Further, Reid’s hometown newspaper seems to be under the impression that money could likely be rolling in for the L.A.to Las Vegas train:

Reid succeeded in quadrupling to $8 billion federal grants for high-speed rail that could one day help build a maglev railroad from Las Vegas to Los Angeles. It is unclear just when and how Reid fought for those items, but by week’s end all were included.

In fact, the bill doesn’t actually outline any terribly specific high speed rail plans except to say that the Transportation secretary should submit plans for the money in 60 days. Don’t be shocked if those plans come to include a “big chunk” of money for Reid’s Las Vegas train. While reports have emerged that the high speed rail funding was pushed for directly by the White House, it’s a bit much for Reid to be playing innoncent about his intentions here, as he does in this Politico article:

“It’s amazing. I’m stunned,” he said in an interview Friday, hours before the bill passed Congress. “I’m glad I get the credit in Nevada, but this is Obama’s No. 1 priority. This is his legacy issue out of this bill, because we need these high-speed corridors. … I’ll take credit but frankly didn’t have much to do with it other than carry forward with what Obama wanted.”

Yes, I’m sure the Senate Majority Leader issuing press releases and supporting the provision in conference has nothing to do with with him recieving credit for or “carry[ing] forward” the high speed rail provisions in the bill.

Now Yglesias does have one legitimate complaint — Rep. Candice Miller (R – Mich.) made a statement Friday where she was under the impression that all $8 billion would be earmarked just for the L.A. to Vegas train, not just potentially a big chunk. And House Minority Leader John Boehner made a similar statement on the House floor Thursday, also under the impression that all of the money would be going to Reid’s project.

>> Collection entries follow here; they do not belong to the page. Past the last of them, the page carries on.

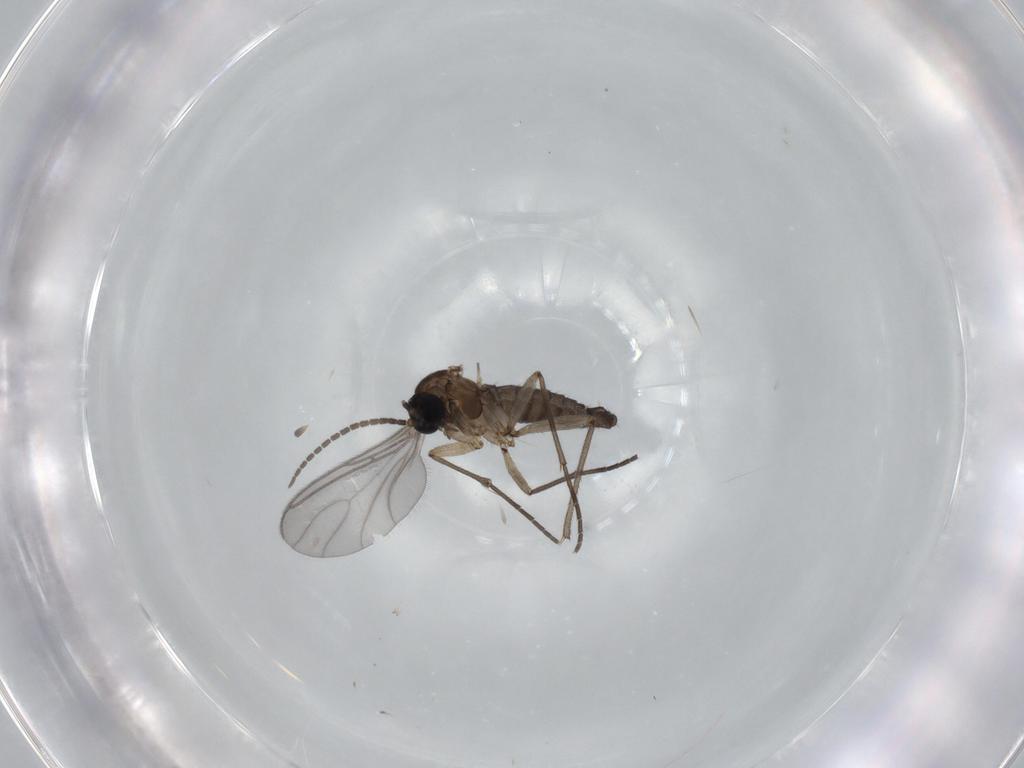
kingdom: Animalia
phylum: Arthropoda
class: Insecta
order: Diptera
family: Sciaridae
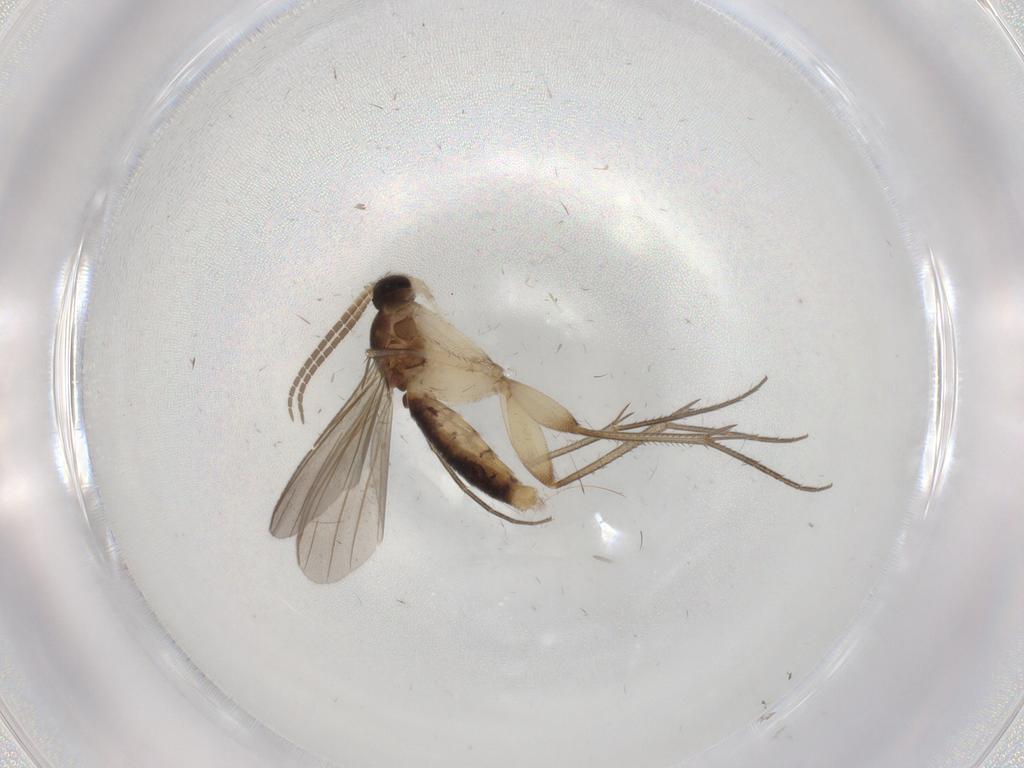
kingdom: Animalia
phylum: Arthropoda
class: Insecta
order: Diptera
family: Mycetophilidae
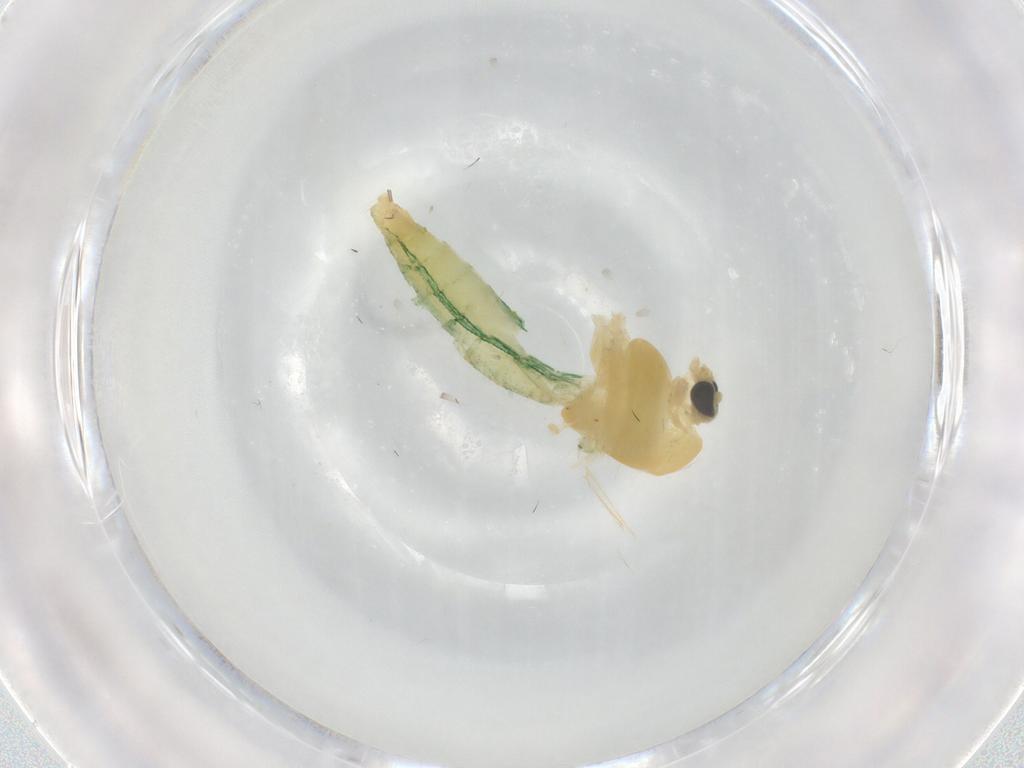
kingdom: Animalia
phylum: Arthropoda
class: Insecta
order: Diptera
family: Chironomidae
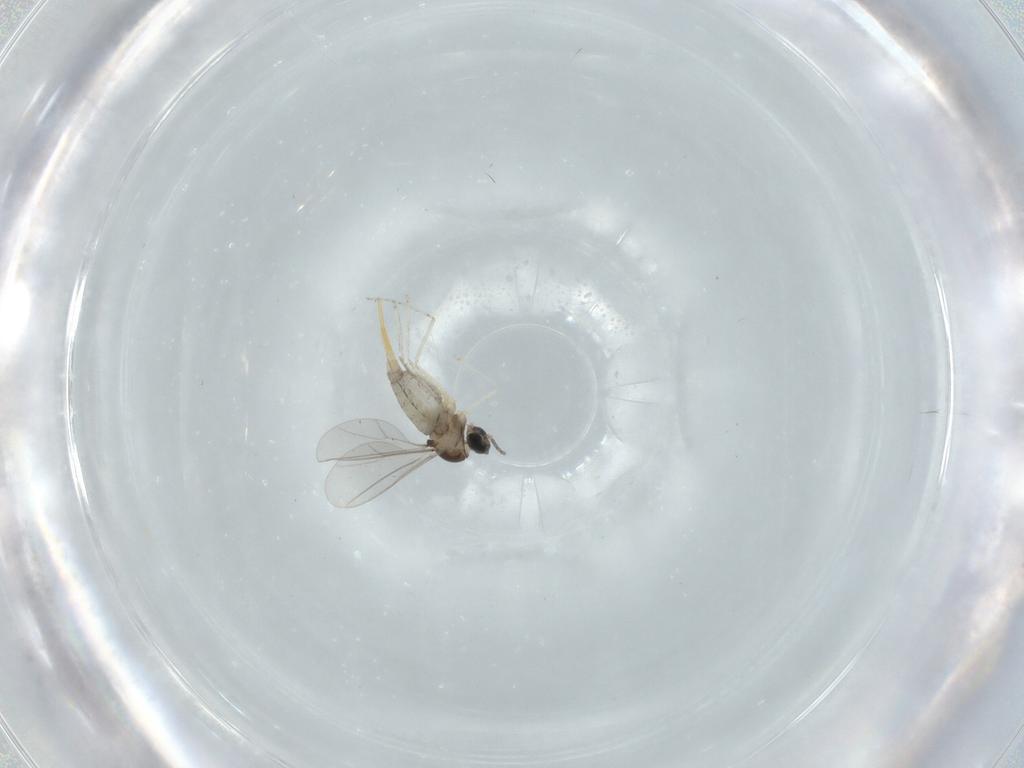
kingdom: Animalia
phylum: Arthropoda
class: Insecta
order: Diptera
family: Cecidomyiidae
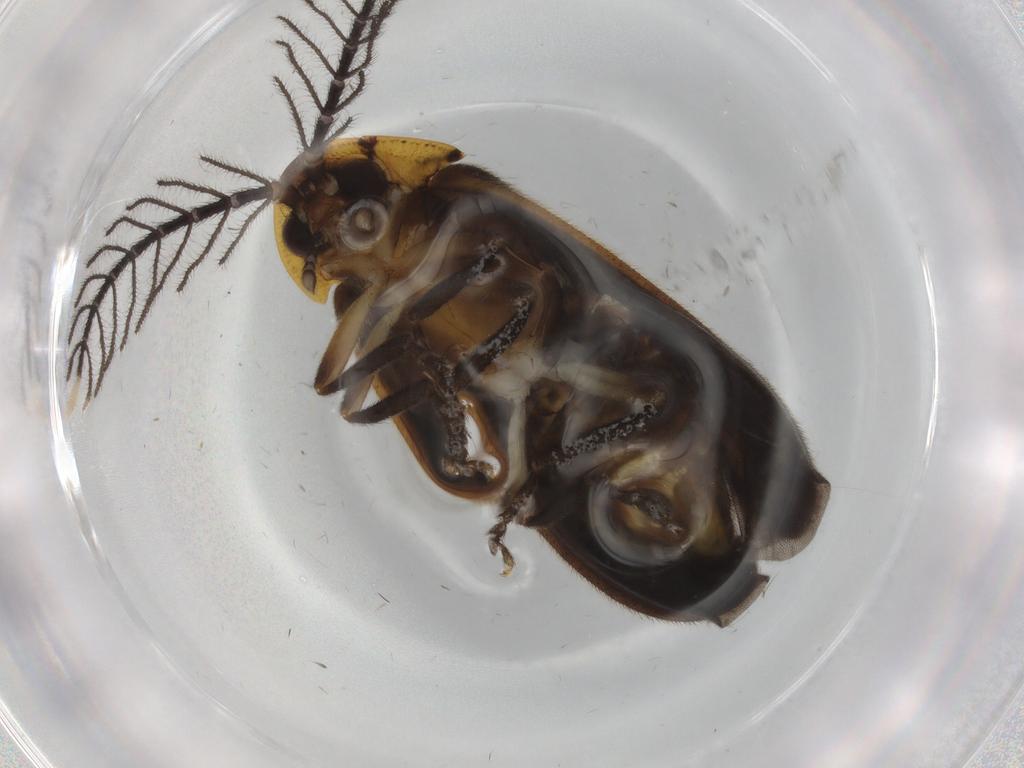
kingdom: Animalia
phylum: Arthropoda
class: Insecta
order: Coleoptera
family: Lampyridae
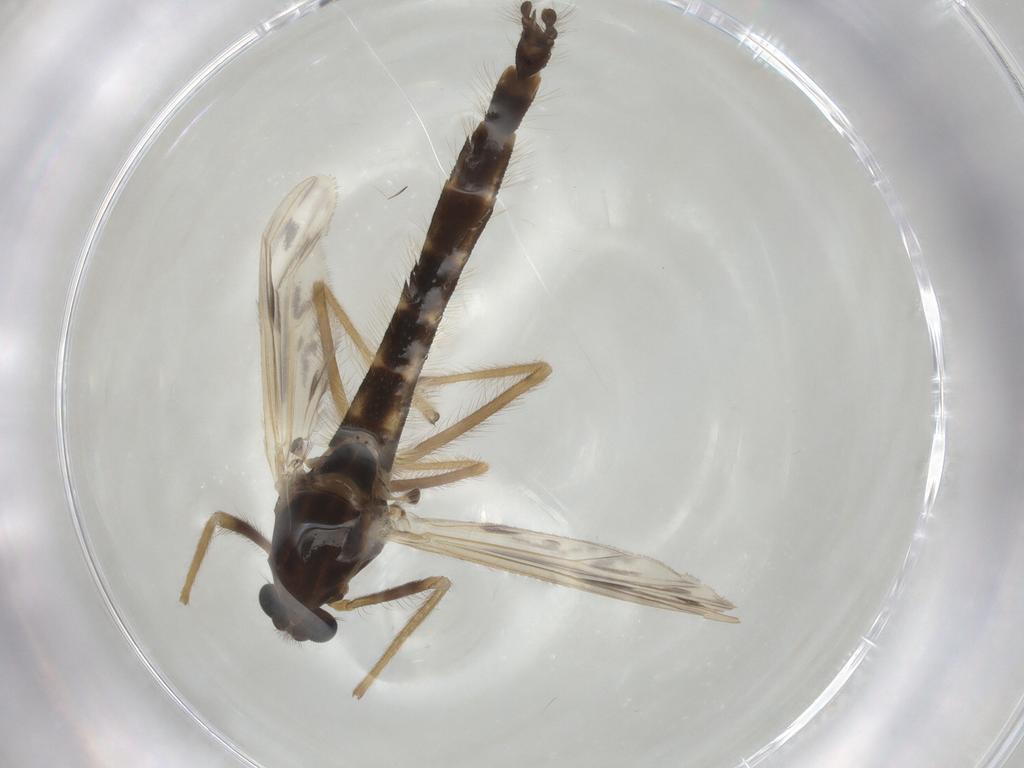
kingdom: Animalia
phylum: Arthropoda
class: Insecta
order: Diptera
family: Chironomidae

But given that the funding — “most of which was added in the final closed-door bargaining,” according to the Politico — was included in the bill by Democrats in just about the least transparent way possible and Republicans were left with one evening to read the 1000+ page bill, circumstances seem ripe for breeding misunderstanding and misinformation. Particularly in light of the fact that Reid’s office seemed eager to promote the project and take credit for it.

If Yglesias still wants to assume motives and accuse Republicans of exaggerating for political gain, so be it. When you have the facts it deosn’t quite seem to be the damning mendacity Yglesias wants it to be. In fact, the bigger falsehood seems to be that Yglesias is accusing Republicans of “inventing fictional projects” to rail against.